Directions: Rewrite every line of the listing below, substituting "Deel" for each "Delen" and changing nothing else. Leave the pictures out of your answer.

BEGIN Provided data

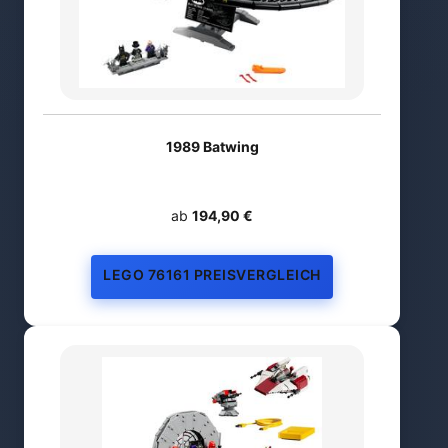
1989 Batwing
ab
194,90 €
LEGO 76161 PREISVERGLEICH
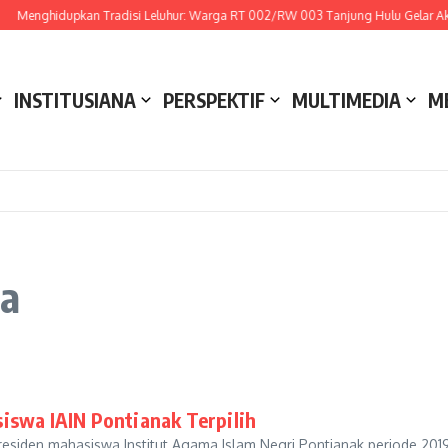
Menghidupkan Tradisi Leluhur: Warga RT 002/RW 003 Tanjung Hulu Gelar Aksi
INSTITUSIANA
PERSPEKTIF
MULTIMEDIA
M
ma
iswa IAIN Pontianak Terpilih
esiden mahasiswa Institut Agama Islam Negri Pontianak periode 2019-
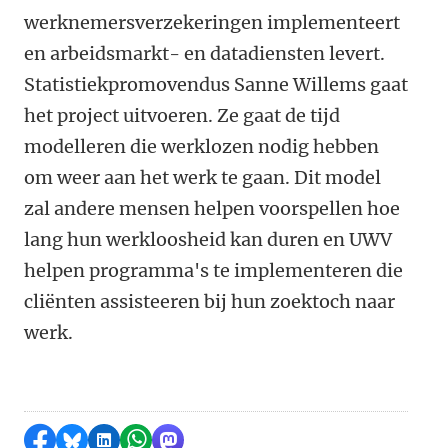
werknemersverzekeringen implementeert
en arbeidsmarkt- en datadiensten levert.
Statistiekpromovendus Sanne Willems gaat
het project uitvoeren. Ze gaat de tijd
modelleren die werklozen nodig hebben
om weer aan het werk te gaan. Dit model
zal andere mensen helpen voorspellen hoe
lang hun werkloosheid kan duren en UWV
helpen programma's te implementeren die
cliënten assisteeren bij hun zoektoch naar
werk.
Delen op Facebook
Delen via Bluesky
Delen op LinkedIn
Delen via WhatsApp
Delen via Mastodon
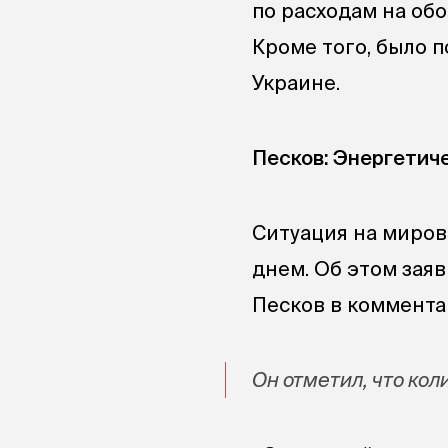
по расходам на обо
Кроме того, было
Украине.
Песков: Энергетич
Ситуация на миров
днем. Об этом зая
Песков в коммент
Он отметил, что ко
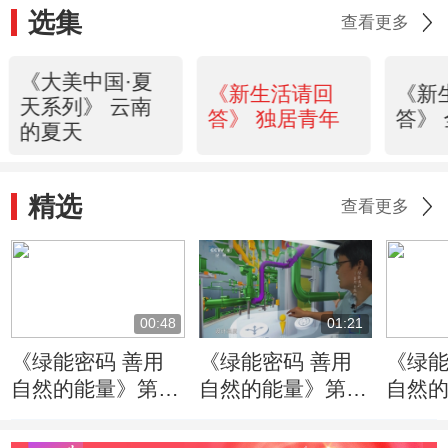
选集
查看更多
《大美中国·夏
《新生活请回
《新
天系列》 云南
答》 独居青年
答》
的夏天
精选
查看更多
00:48
01:21
《绿能密码 善用
《绿能密码 善用
《绿能
自然的能量》第1
自然的能量》第1
自然的
集：核安全一个重
集：协同是“华龙
集：
要理念就是质疑的
一号”设计团队运
的核电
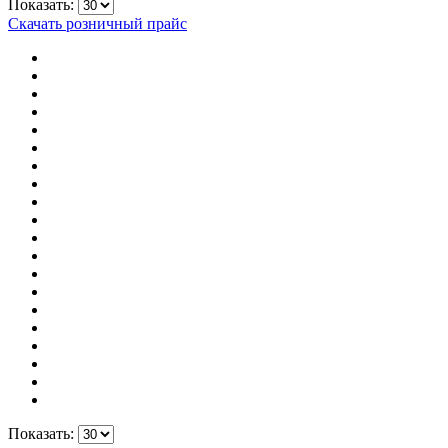
Показать:
Скачать розничный прайс
Показать:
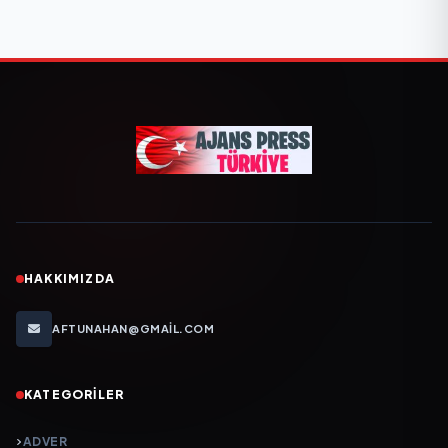
HAKKIMIZDA
AFTUNAHAN@GMAIL.COM
KATEGORILER
ADVER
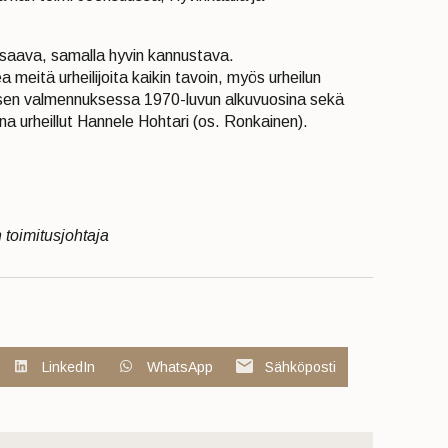
osaava, samalla hyvin kannustava.
meitä urheilijoita kaikin tavoin, myös urheilun
rasen valmennuksessa 1970-luvun alkuvuosina sekä
ana urheillut Hannele Hohtari (os. Ronkainen).
 toimitusjohtaja
LinkedIn
WhatsApp
Sähköposti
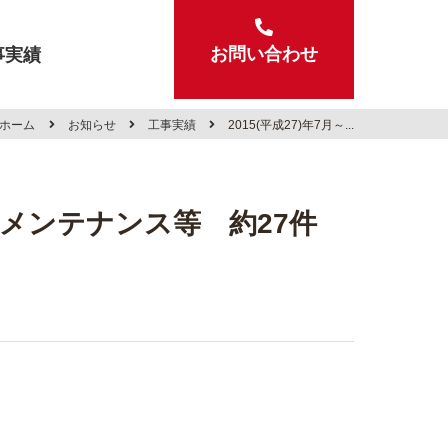
事実績
お問い合わせ
ホーム
お知らせ
工事実績
2015(平成27)年7月～...
交換、メンテナンス等 約27件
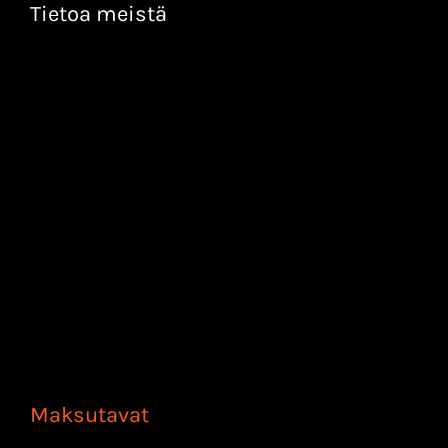
Tietoa meistä
Maksutavat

END Provided data

Answer:
1989 Batwing
ab
194,90 €
LEGO 76161 PREISVERGLEICH
Menghidupkan Tradisi Leluhur: Warga RT 002/RW 003 Tanjung Hulu Gelar Aksi
INSTITUSIANA
PERSPEKTIF
MULTIMEDIA
M
ma
iswa IAIN Pontianak Terpilih
esiden mahasiswa Institut Agama Islam Negri Pontianak periode 2019-
werknemersverzekeringen implementeert
en arbeidsmarkt- en datadiensten levert.
Statistiekpromovendus Sanne Willems gaat
het project uitvoeren. Ze gaat de tijd
modelleren die werklozen nodig hebben
om weer aan het werk te gaan. Dit model
zal andere mensen helpen voorspellen hoe
lang hun werkloosheid kan duren en UWV
helpen programma's te implementeren die
cliënten assisteeren bij hun zoektoch naar
werk.
Deel op Facebook
Deel via Bluesky
Deel op LinkedIn
Deel via WhatsApp
Deel via Mastodon
по расходам на обо
Кроме того, было
Украине.
Песков: Энергетич
Ситуация на миров
днем. Об этом зая
Песков в коммент
Он отметил, что ко
选集
查看更多
《大美中国·夏
《新生活请回
《新
天系列》 云南
答》 独居青年
答》
的夏天
精选
查看更多
00:48
01:21
《绿能密码 善用
《绿能密码 善用
《绿能
自然的能量》第1
自然的能量》第1
自然的
集：核安全一个重
集：协同是“华龙
集：
要理念就是质疑的
一号”设计团队运
的核电
Показать:
Скачать розничный прайс
Показать:
HAKKIMIZDA
AFTUNAHAN@GMAIL.COM
KATEGORILER
ADVER
osaava, samalla hyvin kannustava.
meitä urheilijoita kaikin tavoin, myös urheilun
rasen valmennuksessa 1970-luvun alkuvuosina sekä
ana urheillut Hannele Hohtari (os. Ronkainen).
 toimitusjohtaja
LinkedIn
WhatsApp
Sähköposti
事実績
お問い合わせ
ホーム
お知らせ
工事実績
2015(平成27)年7月～...
交換、メンテナンス等 約27件
Tietoa meistä
Maksutavat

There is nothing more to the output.